Kepala Dinas Nakertrans – ESDM PBD Suroso, S.IP., M.A dalam rilis persnya yang diterima Koreri.com, Rabu (24/12/2025) menyebutkan bahwa dalam rangka menjaga daya beli pekerja/buruh guna mencapai penghidupan yang layak, menjaga keberlangsungan usaha, dan stabilitas ekonomi, Gubernur Elisa Kambu, S.Sos telah menerbitkan Surat Keputusan (SK).

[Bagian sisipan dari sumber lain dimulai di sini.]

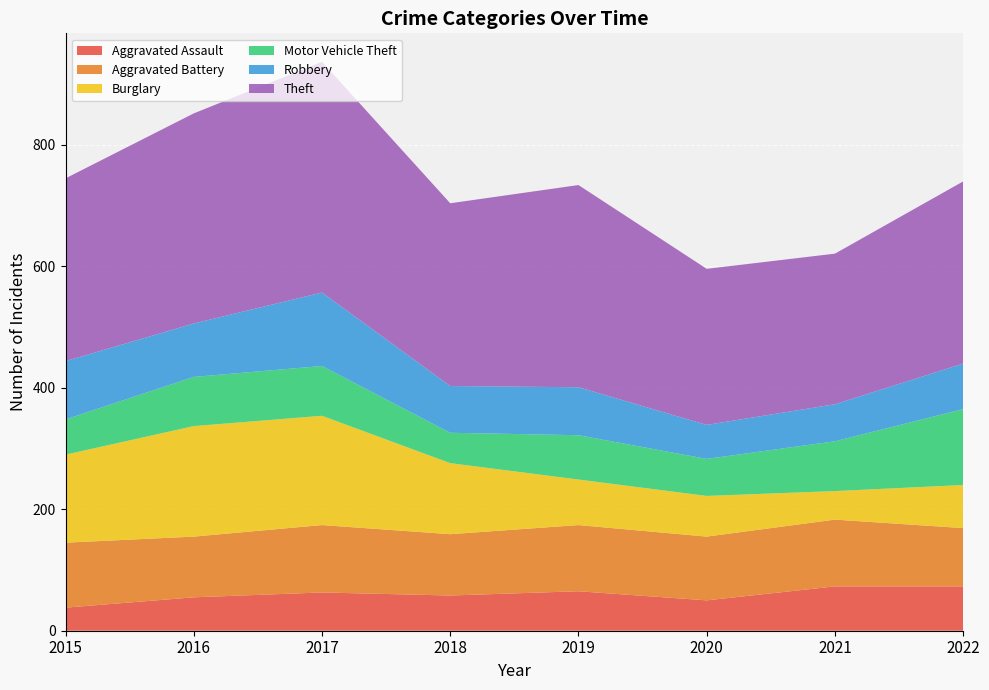

Reading left to right, list all the values displayed in this chart.

Aggravated Assault: 38	55	63	58	65	50	73	73
Aggravated Battery: 107	100	111	101	109	105	110	96
Burglary: 145	182	180	117	75	67	47	71
Motor Vehicle Theft: 58	81	82	50	73	61	82	125
Robbery: 96	88	121	77	79	56	61	75
Theft: 301	346	380	301	333	257	248	300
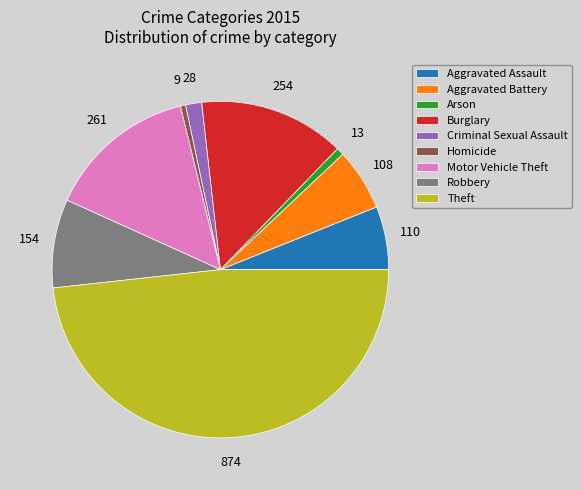

Between Arson and Aggravated Battery, which is larger?

Aggravated Battery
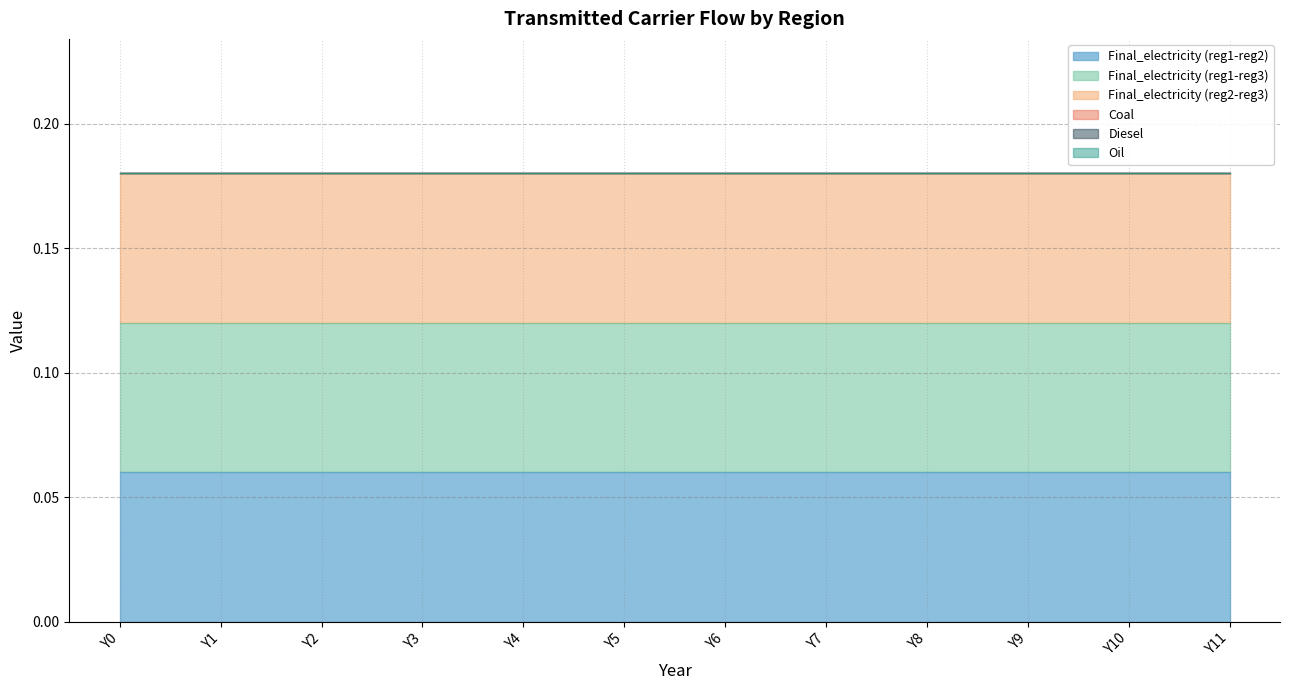

True or false: Final_electricity (reg1-reg3) and Coal intersect in this chart.

False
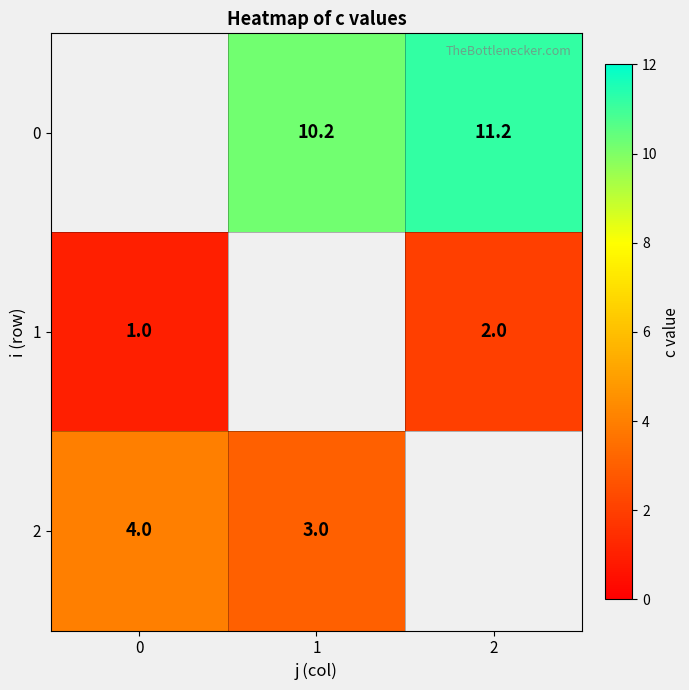

Is it true that 1 equals 2.0 at 2?

True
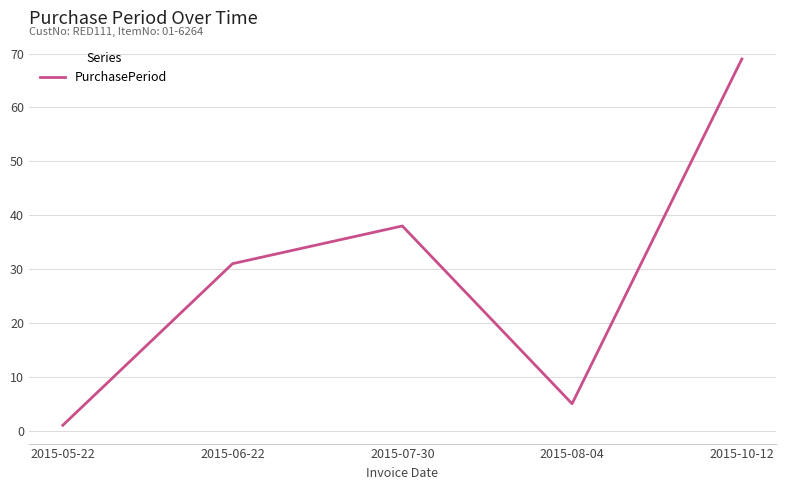

What is the change in value from 2015-05-22 to 2015-10-12?

+68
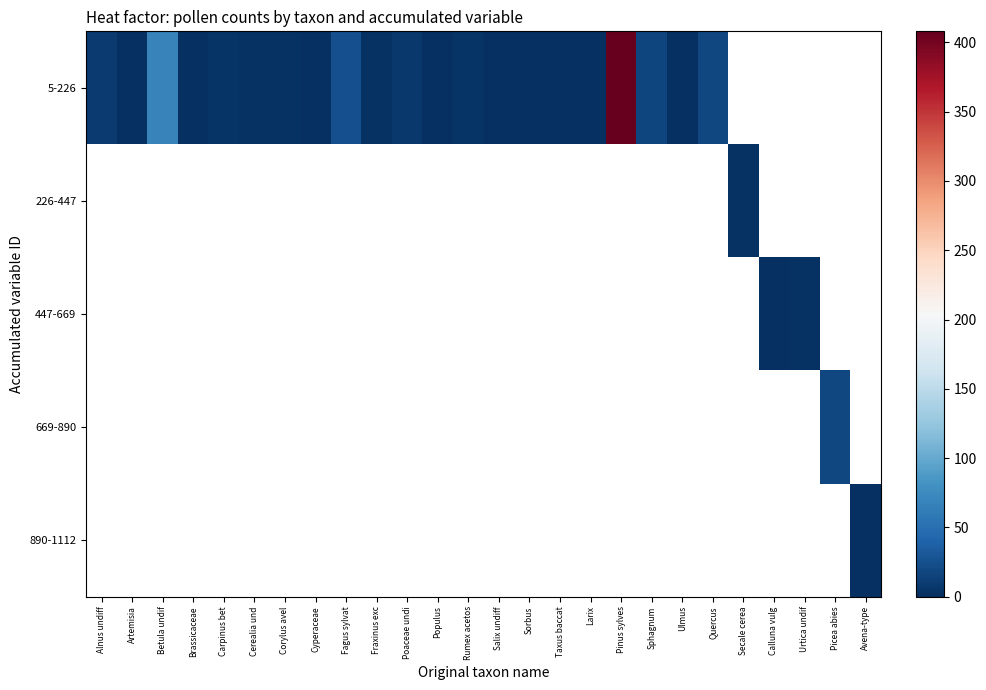

List the series in order of their overall mean, highest first.

5-226, 226-447, 447-669, 669-890, 890-1112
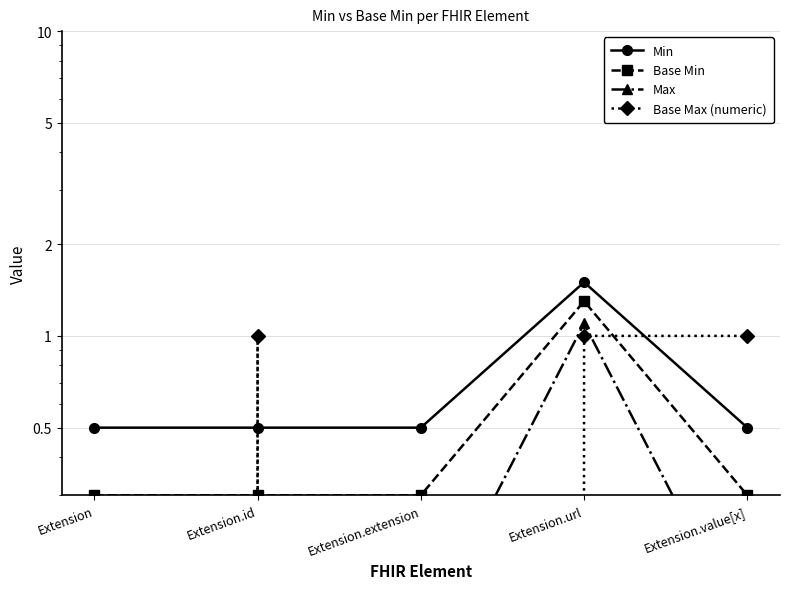

Which label corresponds to the largest value in the chart?

Extension.url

Adapun dalam SK Gubernur Papua Barat Daya Nomor : 100.3.3.1/266/12/2025 tanggal 19 Desember 2025 Penetapan UMP dan UMSP Tahun 2026, dengan rincian sebagai berikut :

1. Upah Minimum Provinsi (UMP) Papua Barat Daya Sebesar Rp. 3.766.000,-

2. Upah Minimum Sektoral Provinsi (UMSP) Papua Barat Daya yang meliputi:

3. Sektor Pertambangan Minyak dan gas bumi Sebesar Rp. 5.549.000,-

4. Pertambangan Umum Selain galian C sebesar Rp. 3.837.000,-

Pemprov PBD Rilis UMP UMSP 2026 25. Sektor Kontruksi (Khusus Belanja Pemerintah) sebesar Rp. 3.784.000,-

6. Sektor Perikanan sebesar Rp. 3.784.000,-

7. Sektor Kehutanan sebesar Rp. 3.802.000,-

8. Sektor Perkebunan sebesar Rp. 3.802.000,-

UMP dan UMSP 2026 tersebut mengalami kenaikan 4,2% dibandingkan dengan ketentuan di tahun sebelumnya.

Dalam SK Gubernur tersebut juga berisi larangan kepada Perusahaan/Badan Usaha dalam pembayaran upah agar tidak lebih rendah dari ketetapan UMP dan UMSP.

Selanjutnya, UMP dan UMSP Tahun 2026 ini berlaku di seluruh Kabupaten/Kota se-Provinsi Papua Barat Daya bagi pekerja/buruh dengan masa kerja kurang dari 1 (satu) tahun pada Perusahaan/Badan Usaha yang bersangkutan.

Sedangkan bagi pekerja/buruh dengan masa kerja 1 (satu) tahun atau lebih berpedoman pada struktur dan skala upah yang disusun sesuai ketentuan yang berlaku.

Keputusan ini berlaku terhitung mulai tanggal 1 Januari 2026.

Sebelum ditetapkan SK Gubernur ini didahului dengan Sidang Pleno Dewan Pengupahan Provinsi Papua Barat Daya pada hari Jumat pagi, 19 Desember 2025 di Hotel Vega Prime Kota Sorong.

Sidang Pleno dipimpin oleh Johny Way, S.Hut., M.M., Asisten Bidang Perekonomian dan Pembangunan dalam kapasitas selaku Ketua Dewan Pengupahan, dimana sidang diikuti oleh seluruh anggota yang terdiri dari unsur Pemerintah, Akademisi, Perwakilan Serikat Pekerja/Serikat Buruh, dan Perwakilan Asosiasi Pengusaha di Provinsi Papua Barat Daya.

Sebagai penegasan dan pemafhuman bagi para pemangku kepentingan, telah dikeluarkan Surat Edaran Nomor : 100.3/1302 TAHUN 2025 tanggal 19 Desember Tentang Pemberlakuan Upah Minimum Provinsi (UMP) dan Upah Minimum Sektoral Provinsi (UMSP) Papua Barat Daya Tahun 2026 yang ditandatangani oleh Pj Sekda Drs. Yakob Karet, M.Si.